In the data below, the answer is the run of lines from the line containing "en ekspert." through the line containing "PT. Tempo Scan Pacific", both included; print it exactly and nothing else.

[Saved entries]
• • •

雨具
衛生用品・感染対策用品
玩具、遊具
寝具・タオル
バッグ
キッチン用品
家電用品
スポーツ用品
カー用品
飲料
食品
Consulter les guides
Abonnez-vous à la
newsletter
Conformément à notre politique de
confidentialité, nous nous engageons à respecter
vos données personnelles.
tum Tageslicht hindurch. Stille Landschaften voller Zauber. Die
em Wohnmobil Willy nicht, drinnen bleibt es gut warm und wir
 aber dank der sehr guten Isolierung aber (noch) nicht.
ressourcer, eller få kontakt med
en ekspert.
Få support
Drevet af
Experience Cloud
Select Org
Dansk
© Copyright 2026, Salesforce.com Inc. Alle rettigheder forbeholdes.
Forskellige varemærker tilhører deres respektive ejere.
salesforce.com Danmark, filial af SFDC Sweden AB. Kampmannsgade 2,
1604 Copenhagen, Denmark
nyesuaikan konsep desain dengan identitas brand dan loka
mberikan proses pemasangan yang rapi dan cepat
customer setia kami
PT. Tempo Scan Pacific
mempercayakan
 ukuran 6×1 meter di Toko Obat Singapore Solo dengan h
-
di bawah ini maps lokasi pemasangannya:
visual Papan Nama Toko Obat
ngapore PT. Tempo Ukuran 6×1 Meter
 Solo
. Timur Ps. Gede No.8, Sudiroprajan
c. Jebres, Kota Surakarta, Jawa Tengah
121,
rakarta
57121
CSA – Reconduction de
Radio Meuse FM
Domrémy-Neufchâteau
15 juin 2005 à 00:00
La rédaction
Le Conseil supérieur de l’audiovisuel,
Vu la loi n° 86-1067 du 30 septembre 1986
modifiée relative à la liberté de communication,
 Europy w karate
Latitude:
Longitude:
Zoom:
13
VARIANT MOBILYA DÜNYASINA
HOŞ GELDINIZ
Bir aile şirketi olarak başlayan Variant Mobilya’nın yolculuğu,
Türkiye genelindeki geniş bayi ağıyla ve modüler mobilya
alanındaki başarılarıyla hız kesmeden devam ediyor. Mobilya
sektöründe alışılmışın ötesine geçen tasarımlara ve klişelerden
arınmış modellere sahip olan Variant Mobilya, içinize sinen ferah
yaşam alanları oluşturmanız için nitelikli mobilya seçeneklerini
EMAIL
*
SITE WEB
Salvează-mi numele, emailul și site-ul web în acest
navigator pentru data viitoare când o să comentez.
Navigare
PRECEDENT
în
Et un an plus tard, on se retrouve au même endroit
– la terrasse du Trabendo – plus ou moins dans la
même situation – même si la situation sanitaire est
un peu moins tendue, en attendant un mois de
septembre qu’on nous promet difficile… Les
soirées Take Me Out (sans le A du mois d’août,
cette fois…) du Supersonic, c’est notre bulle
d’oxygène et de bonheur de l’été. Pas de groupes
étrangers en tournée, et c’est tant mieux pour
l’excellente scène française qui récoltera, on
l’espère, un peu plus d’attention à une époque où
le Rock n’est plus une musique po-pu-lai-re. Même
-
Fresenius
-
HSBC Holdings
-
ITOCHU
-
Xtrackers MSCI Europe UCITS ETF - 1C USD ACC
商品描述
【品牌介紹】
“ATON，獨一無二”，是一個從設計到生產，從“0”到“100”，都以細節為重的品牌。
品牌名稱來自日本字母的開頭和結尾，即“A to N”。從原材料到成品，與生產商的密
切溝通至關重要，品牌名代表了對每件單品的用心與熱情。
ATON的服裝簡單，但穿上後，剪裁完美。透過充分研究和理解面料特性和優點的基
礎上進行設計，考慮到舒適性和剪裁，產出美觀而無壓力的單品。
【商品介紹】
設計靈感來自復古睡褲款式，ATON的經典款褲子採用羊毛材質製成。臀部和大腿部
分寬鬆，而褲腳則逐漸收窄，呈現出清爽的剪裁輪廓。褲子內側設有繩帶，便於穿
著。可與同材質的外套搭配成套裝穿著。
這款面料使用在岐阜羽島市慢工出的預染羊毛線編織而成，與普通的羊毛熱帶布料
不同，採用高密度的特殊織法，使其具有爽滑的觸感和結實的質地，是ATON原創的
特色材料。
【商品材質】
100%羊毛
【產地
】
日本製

• • •

= Written response =
en ekspert.
Få support
Drevet af
Experience Cloud
Select Org
Dansk
© Copyright 2026, Salesforce.com Inc. Alle rettigheder forbeholdes.
Forskellige varemærker tilhører deres respektive ejere.
salesforce.com Danmark, filial af SFDC Sweden AB. Kampmannsgade 2,
1604 Copenhagen, Denmark
nyesuaikan konsep desain dengan identitas brand dan loka
mberikan proses pemasangan yang rapi dan cepat
customer setia kami
PT. Tempo Scan Pacific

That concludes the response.